Credit: David Bazemore

“The past is the present, isn’t it? It’s the future, too.” It’s no accident that that observation was made by a playwright, Eugene O’Neill. Plays inhabit an eternal present, being performed right in front of us in real time. But some of the best ones reveal how human behavior is shaped by long-ago experiences and wounds that have never healed. Carey Crim’s Never, Not Once, at Ventura’s Rubicon Theatre Company in its West Coast premiere, is a compelling case in point. 

College student Eleanor Davis (Sydney Berk), on a trip home to see her two moms, unexpectedly announces she has decided to try to find her biological father. Her birth mother (Melanie Cruz) has long insisted she was the product of a drunken one-night stand with an anonymous fellow undergraduate. Unsatisfied with that story, Eleanor decides to play amateur detective, and her investigation leads to a cascade of painful revelations.

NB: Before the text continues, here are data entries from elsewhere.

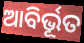
ଆବିର୍ଭୂତ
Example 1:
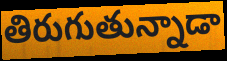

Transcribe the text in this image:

తిరుగుతున్నాడా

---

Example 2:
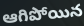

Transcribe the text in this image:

ఆగిపోయిన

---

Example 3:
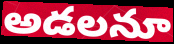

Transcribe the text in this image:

అడలనూ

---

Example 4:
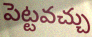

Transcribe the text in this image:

పెట్టవచ్చు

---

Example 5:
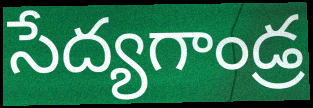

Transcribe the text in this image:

సేద్యగాండ్ర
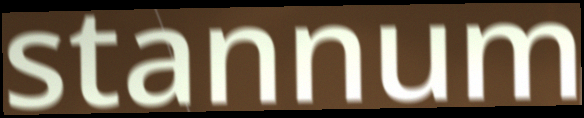
stannum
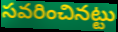
సవరించినట్టు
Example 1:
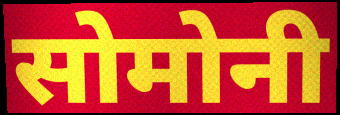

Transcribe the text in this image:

सोमोनी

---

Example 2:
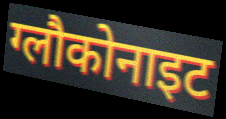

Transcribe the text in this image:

ग्लौकोनाइट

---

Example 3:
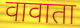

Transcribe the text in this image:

वावाता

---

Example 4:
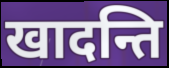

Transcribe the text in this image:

खादन्ति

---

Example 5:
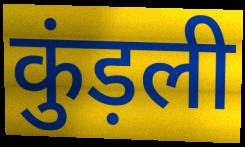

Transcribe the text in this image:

कुंड़ली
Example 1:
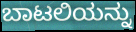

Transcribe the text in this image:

ಬಾಟಲಿಯನ್ನು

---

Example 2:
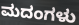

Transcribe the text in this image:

ಮದಂಗಳು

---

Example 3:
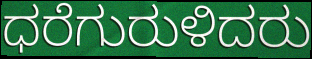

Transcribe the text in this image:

ಧರೆಗುರುಳಿದರು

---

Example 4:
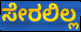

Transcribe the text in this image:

The plot has echoes of the Brett Kavanaugh/Christine Blasey Ford story, but Crim’s only real villain is the corrosive human tendency to avoid facing the truth. The five-member cast is excellent; the relationships feel lived-in, and the big emotional moments never lapse into melodramatics. Director Katharine Farmer beautifully builds intensity even while keeping the actors physically static for much of the 90-minute show. The onstage stillness clearly reflects the characters’ emotional paralysis; when one breaks, so does the other, and the impact is heart-wrenching.